Stored items
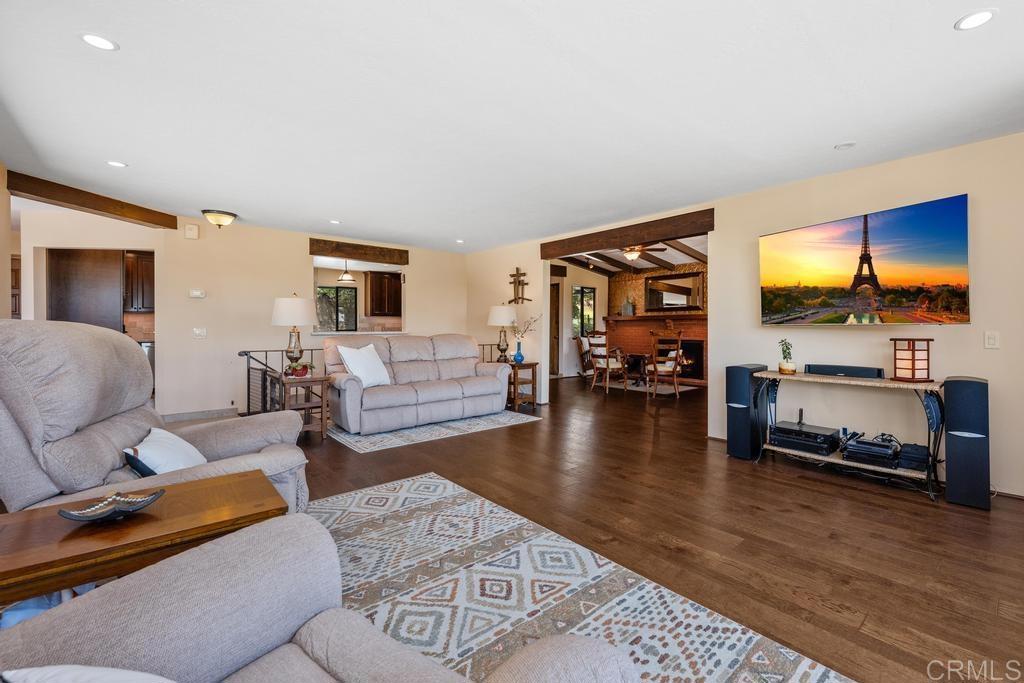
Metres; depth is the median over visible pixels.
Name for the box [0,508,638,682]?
armchair
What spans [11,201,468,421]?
back wall
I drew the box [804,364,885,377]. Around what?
soundbar
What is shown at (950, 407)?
tower speaker
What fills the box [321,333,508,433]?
sofa
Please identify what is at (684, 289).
mirror
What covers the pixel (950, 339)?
right wall
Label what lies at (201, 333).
light switch
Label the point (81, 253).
cabinet
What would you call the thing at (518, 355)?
blue vase
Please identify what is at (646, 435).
floor
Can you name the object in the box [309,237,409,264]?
wooden beam
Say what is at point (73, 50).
ceiling
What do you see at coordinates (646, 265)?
beamed ceiling
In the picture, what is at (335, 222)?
recessed light
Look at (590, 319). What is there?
window
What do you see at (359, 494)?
area rug
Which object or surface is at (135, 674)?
throw pillow
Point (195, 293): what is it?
thermostat
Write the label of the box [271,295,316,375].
table lamp
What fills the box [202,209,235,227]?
ceiling light
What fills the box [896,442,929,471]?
box
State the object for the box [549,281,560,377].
door
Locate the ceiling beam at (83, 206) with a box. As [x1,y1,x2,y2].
[9,170,178,230]
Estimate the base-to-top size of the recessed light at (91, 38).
0.008 m
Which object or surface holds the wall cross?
attached to the middle wall
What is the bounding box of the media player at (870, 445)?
[840,435,900,468]
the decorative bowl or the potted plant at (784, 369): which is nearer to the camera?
the decorative bowl
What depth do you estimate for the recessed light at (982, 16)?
1.75 m
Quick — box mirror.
[645,270,703,311]
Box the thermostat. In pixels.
[189,289,205,298]
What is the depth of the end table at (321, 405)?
4.22 m
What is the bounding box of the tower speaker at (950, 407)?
[941,376,990,509]
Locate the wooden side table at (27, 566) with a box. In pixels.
[0,468,291,607]
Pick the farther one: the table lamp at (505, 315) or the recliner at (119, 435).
the table lamp at (505, 315)
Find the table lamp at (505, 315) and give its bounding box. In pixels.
[487,303,516,363]
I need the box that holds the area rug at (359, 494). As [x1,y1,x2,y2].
[305,472,850,682]
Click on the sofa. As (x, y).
(351, 383)
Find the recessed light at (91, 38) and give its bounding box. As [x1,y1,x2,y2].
[80,32,117,50]
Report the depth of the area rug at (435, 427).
4.47 m
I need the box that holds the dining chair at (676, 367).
[644,328,682,398]
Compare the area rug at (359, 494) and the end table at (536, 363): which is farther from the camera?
the end table at (536, 363)
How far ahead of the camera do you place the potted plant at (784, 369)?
3.46 m
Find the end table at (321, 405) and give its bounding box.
[270,372,329,440]
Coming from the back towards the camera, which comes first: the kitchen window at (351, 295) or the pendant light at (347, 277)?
the kitchen window at (351, 295)
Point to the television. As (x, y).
(908, 295)
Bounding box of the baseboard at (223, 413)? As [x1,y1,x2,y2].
[159,407,239,422]
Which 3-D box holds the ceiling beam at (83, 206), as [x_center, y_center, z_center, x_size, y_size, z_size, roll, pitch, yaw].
[-4.379,-1.426,4.192,0.182,0.153,1.539,0,1,7]
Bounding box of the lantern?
[891,336,933,381]
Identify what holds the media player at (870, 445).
on the console table at (884, 383)
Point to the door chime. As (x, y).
(189, 231)
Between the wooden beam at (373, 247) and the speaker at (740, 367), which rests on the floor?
the speaker at (740, 367)
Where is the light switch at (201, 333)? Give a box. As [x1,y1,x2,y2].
[192,327,206,337]
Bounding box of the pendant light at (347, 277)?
[338,260,354,282]
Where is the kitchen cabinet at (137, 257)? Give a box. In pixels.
[122,250,153,311]
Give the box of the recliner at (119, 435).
[0,320,306,517]
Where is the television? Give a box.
[759,195,969,324]
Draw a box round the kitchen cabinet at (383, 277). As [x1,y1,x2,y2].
[363,271,402,316]
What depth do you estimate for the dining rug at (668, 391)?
8.07 m
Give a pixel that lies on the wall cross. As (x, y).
(524, 273)
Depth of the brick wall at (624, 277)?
9.52 m
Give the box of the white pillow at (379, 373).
[336,343,390,386]
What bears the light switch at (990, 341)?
attached to the right wall at (950, 339)
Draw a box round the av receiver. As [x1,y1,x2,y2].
[768,420,841,455]
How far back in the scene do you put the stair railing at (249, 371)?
5.00 m
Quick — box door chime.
[184,223,198,238]
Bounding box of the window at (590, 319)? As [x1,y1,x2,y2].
[573,286,595,336]
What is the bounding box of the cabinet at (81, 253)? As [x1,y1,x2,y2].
[48,248,125,330]
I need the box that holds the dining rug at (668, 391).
[599,376,697,395]
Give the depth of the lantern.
2.92 m
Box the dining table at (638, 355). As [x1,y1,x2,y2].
[621,351,650,386]
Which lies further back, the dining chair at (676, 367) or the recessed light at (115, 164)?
the dining chair at (676, 367)
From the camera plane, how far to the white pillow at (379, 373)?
4.45 m
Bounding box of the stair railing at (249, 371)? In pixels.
[238,348,322,417]
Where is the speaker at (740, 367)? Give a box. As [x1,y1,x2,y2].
[725,364,769,460]
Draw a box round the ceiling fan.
[618,244,665,260]
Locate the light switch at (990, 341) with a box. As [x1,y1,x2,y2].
[984,331,999,348]
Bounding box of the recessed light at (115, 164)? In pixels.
[107,160,127,167]
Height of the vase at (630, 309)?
0.487 m
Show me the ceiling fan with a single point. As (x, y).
(628, 251)
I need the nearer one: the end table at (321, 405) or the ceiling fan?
the end table at (321, 405)
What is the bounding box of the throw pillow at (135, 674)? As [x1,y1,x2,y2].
[0,665,174,682]
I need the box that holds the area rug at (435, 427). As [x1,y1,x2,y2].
[326,410,539,452]
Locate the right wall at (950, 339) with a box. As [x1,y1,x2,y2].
[469,130,1023,501]
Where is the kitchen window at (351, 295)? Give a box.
[315,286,357,331]
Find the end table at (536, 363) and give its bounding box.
[505,360,538,409]
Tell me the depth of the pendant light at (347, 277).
7.01 m
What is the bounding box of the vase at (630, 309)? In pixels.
[622,297,634,315]
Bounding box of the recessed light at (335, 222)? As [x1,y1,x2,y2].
[329,218,340,224]
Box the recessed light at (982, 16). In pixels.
[954,9,996,30]
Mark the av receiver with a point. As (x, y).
(780, 431)
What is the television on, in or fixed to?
attached to the right wall at (950, 339)
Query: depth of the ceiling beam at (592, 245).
4.99 m
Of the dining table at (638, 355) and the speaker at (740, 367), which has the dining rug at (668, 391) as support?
the dining table at (638, 355)
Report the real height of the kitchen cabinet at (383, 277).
0.933 m
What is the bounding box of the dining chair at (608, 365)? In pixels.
[586,329,627,393]
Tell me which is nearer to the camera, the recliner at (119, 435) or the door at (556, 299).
the recliner at (119, 435)
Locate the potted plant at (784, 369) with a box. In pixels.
[777,338,796,373]
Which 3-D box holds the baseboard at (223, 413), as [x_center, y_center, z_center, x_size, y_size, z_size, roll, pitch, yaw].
[-4.333,0.960,4.902,1.987,0.095,0.014,0,1,-41]
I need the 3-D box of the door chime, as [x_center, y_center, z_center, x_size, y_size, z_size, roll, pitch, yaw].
[-4.049,-1.371,4.999,0.122,0.173,0.057,0,1,-41]
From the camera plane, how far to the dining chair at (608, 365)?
7.46 m
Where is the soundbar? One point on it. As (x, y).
(832, 371)
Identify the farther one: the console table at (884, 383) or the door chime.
the door chime
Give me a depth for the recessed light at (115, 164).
3.28 m
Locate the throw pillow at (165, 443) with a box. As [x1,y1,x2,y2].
[123,427,205,476]
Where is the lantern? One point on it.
(912, 373)
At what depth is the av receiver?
3.33 m
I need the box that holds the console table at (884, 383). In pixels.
[751,369,944,501]
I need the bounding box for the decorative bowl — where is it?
[58,489,163,522]
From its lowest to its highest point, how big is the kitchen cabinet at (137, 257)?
0.923 m
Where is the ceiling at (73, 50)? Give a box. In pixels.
[0,0,1023,252]
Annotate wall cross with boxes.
[508,267,530,303]
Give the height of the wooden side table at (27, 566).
0.473 m
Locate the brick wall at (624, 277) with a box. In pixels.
[602,259,706,385]
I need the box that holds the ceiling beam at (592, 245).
[541,208,713,258]
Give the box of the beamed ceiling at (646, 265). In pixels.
[556,234,709,276]
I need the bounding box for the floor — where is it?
[162,375,1022,682]
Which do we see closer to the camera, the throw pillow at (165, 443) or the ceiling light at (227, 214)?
the throw pillow at (165, 443)

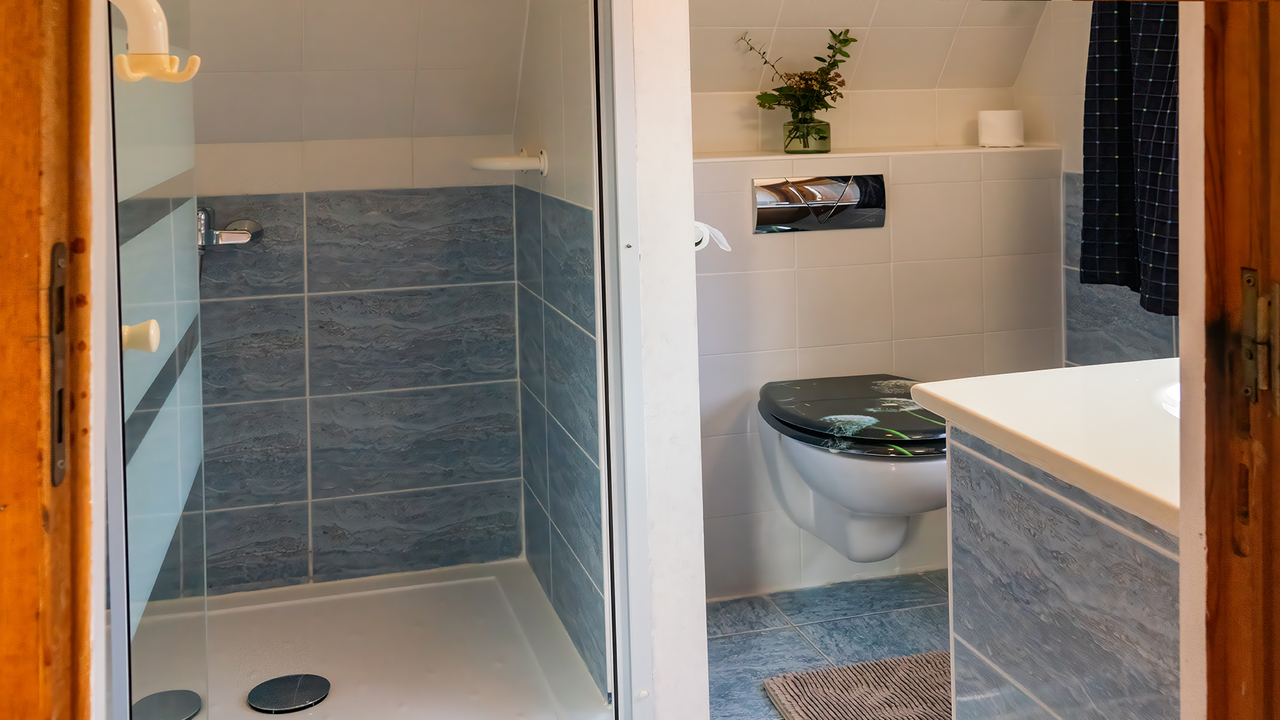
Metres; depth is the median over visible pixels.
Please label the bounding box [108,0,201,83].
hook
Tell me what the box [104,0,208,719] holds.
glass shower door
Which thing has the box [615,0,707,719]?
partition wall
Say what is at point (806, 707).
bath mat
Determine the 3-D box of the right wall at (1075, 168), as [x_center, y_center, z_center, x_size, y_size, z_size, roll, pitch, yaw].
[1.263,-0.145,2.336,0.123,2.328,2.023,-2,2,-16]
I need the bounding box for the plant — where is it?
[742,28,859,122]
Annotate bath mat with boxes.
[762,650,953,719]
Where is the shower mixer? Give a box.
[196,205,264,251]
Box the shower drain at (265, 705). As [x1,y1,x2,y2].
[246,673,330,713]
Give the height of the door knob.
0.041 m
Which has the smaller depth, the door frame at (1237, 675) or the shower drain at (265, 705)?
the door frame at (1237, 675)
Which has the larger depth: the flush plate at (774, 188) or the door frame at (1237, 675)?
the flush plate at (774, 188)
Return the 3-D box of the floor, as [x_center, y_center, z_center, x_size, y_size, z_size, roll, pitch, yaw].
[0.460,1.070,1.588,2.042,0.066,3.457,-2,2,-16]
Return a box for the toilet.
[758,374,947,563]
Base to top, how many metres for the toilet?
0.348 m
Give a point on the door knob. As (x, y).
(144, 325)
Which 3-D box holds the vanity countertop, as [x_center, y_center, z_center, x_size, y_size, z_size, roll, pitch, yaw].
[0.784,0.339,1.634,0.680,0.049,0.782,-2,2,-16]
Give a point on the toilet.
(806, 467)
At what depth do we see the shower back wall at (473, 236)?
2.88 m
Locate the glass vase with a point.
(788, 145)
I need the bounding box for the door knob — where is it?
[121,318,161,353]
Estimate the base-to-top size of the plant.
0.280 m
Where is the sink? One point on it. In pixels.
(1170, 396)
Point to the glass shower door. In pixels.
(153, 522)
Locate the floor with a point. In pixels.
(804, 648)
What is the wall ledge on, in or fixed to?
attached to the toilet back wall at (771, 245)
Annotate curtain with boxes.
[1080,0,1179,315]
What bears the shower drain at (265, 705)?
in the shower tray
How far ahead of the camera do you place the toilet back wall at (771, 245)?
2.96 m
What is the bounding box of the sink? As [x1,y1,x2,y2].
[1156,380,1181,418]
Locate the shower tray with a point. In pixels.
(315, 659)
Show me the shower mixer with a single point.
(232, 236)
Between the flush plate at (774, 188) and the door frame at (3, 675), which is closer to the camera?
the door frame at (3, 675)
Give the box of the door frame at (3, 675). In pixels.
[0,0,99,719]
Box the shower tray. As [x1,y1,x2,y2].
[178,558,615,719]
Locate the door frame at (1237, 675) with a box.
[1189,0,1279,719]
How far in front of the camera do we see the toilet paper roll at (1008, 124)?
3.08 m
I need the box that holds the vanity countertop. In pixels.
[909,358,1181,533]
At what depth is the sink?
1.66 m
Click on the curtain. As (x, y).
(1153, 163)
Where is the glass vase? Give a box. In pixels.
[781,112,830,153]
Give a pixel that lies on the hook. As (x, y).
(163, 44)
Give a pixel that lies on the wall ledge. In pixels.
(785, 156)
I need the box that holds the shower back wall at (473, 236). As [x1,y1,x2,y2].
[187,126,525,595]
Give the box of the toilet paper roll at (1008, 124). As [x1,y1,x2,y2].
[976,109,1024,147]
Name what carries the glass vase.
on the wall ledge
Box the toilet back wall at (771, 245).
[690,60,1061,599]
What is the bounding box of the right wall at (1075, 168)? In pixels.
[1018,0,1181,371]
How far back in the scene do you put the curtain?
2.52 m
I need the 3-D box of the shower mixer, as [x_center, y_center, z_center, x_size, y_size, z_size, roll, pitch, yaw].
[-0.950,0.122,2.643,0.203,0.113,0.157,-2,2,-16]
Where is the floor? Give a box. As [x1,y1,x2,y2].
[706,570,953,719]
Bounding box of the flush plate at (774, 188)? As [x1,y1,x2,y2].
[750,174,887,232]
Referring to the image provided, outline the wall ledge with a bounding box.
[690,142,1062,161]
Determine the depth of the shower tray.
2.50 m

● **WORK INSTRUCTION**
The line with "Bounding box of the flush" and all the lines after it in the records above are to be output exactly, with nothing added.

● **EXERCISE OUTPUT**
Bounding box of the flush plate at (774, 188)? As [x1,y1,x2,y2].
[750,174,887,232]
Referring to the image provided, outline the wall ledge with a bounding box.
[690,142,1062,161]
Determine the depth of the shower tray.
2.50 m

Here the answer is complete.